[Opening Input material section]

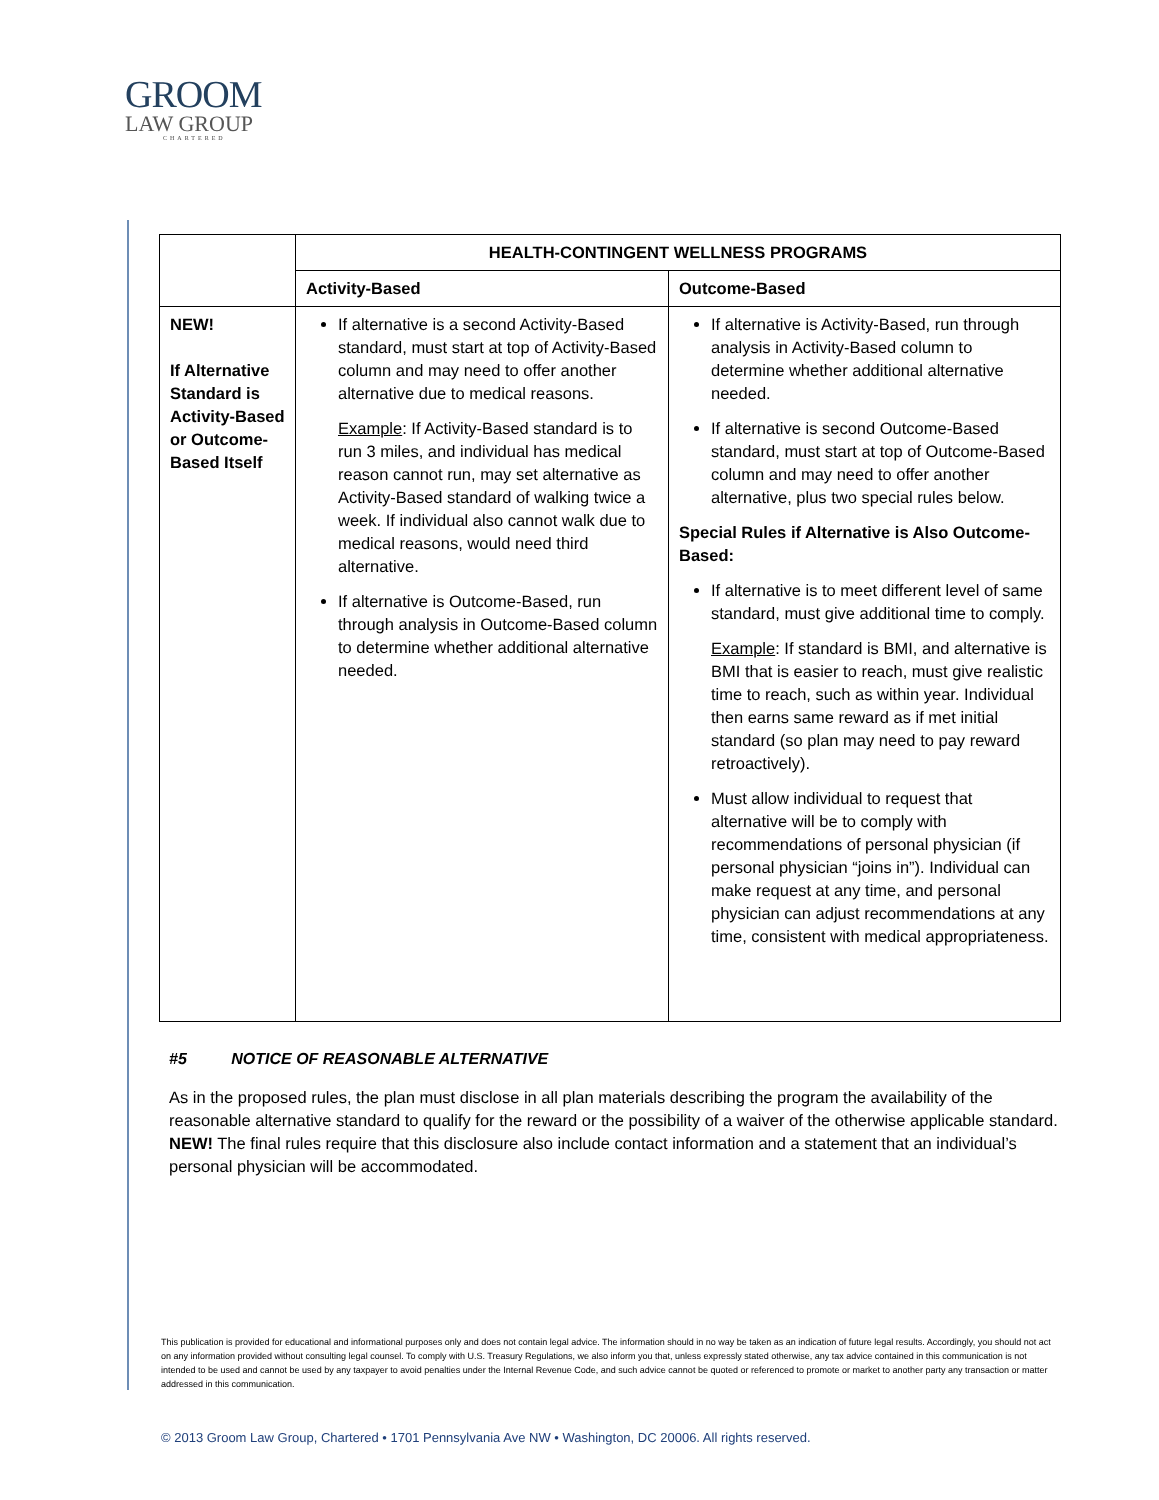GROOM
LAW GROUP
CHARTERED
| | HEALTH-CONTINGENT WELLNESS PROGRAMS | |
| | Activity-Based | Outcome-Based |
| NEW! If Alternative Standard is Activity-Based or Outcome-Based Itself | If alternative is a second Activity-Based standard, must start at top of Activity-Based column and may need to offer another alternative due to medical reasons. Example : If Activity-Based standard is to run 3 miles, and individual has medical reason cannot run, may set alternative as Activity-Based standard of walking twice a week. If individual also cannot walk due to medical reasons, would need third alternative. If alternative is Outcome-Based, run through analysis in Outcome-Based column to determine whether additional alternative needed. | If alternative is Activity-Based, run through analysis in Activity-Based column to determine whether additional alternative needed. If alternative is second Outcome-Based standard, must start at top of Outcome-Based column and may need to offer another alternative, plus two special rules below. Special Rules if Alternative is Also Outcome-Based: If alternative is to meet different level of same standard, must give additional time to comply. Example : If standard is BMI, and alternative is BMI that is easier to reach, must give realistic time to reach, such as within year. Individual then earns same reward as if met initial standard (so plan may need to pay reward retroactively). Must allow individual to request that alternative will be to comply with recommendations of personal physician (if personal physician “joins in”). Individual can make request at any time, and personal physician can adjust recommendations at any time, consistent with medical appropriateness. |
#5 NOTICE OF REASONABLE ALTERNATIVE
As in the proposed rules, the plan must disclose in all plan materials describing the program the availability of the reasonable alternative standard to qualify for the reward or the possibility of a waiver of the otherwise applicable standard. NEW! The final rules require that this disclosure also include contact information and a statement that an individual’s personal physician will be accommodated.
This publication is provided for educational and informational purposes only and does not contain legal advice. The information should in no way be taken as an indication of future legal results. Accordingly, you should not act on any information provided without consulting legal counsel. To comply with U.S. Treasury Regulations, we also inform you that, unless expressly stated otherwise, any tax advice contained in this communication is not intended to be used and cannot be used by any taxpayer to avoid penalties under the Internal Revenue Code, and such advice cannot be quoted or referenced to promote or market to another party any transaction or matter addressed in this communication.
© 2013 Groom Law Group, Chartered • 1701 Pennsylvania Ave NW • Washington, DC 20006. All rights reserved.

[Closing Input material section]
[Opening Input material section]

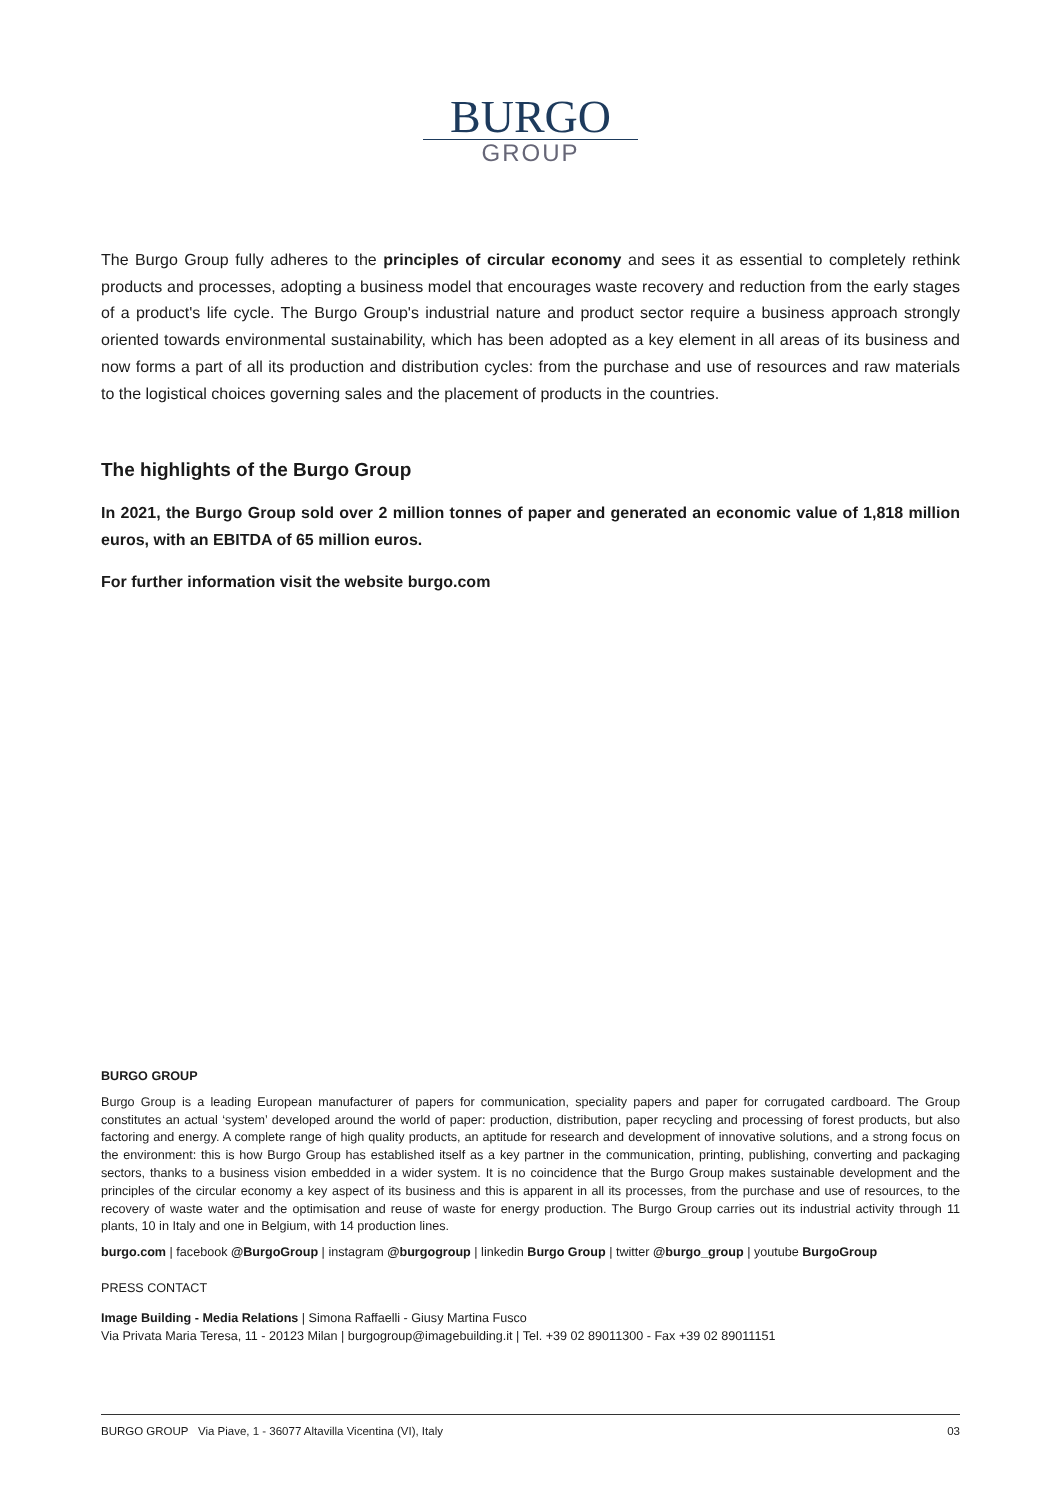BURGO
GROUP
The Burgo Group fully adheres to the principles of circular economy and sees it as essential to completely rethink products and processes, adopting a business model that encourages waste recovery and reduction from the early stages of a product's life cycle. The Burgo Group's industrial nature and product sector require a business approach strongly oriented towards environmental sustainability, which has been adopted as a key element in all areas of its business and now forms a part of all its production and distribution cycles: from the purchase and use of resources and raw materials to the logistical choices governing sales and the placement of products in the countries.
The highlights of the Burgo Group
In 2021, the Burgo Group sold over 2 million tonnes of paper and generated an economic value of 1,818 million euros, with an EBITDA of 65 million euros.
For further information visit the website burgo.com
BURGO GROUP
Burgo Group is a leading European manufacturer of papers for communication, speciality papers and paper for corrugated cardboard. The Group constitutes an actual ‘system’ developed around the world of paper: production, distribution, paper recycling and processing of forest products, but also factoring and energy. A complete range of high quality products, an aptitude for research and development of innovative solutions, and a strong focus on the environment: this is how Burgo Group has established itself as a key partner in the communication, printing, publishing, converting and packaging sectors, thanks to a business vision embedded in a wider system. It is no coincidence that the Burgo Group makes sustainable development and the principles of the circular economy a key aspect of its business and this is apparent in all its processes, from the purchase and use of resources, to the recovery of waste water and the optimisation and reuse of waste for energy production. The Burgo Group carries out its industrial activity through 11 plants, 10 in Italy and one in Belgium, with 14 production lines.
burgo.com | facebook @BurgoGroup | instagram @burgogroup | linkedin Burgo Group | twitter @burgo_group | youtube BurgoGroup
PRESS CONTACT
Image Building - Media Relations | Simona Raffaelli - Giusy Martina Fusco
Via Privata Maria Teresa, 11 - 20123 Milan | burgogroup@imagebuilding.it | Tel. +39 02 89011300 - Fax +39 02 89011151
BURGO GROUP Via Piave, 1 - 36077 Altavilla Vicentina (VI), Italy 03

[Closing Input material section]

From the records above, print exactly the lines that run from the line with "Via Privata Maria" to the line with "BURGO GROUP Via", inclusive.

Via Privata Maria Teresa, 11 - 20123 Milan | burgogroup@imagebuilding.it | Tel. +39 02 89011300 - Fax +39 02 89011151
BURGO GROUP Via Piave, 1 - 36077 Altavilla Vicentina (VI), Italy 03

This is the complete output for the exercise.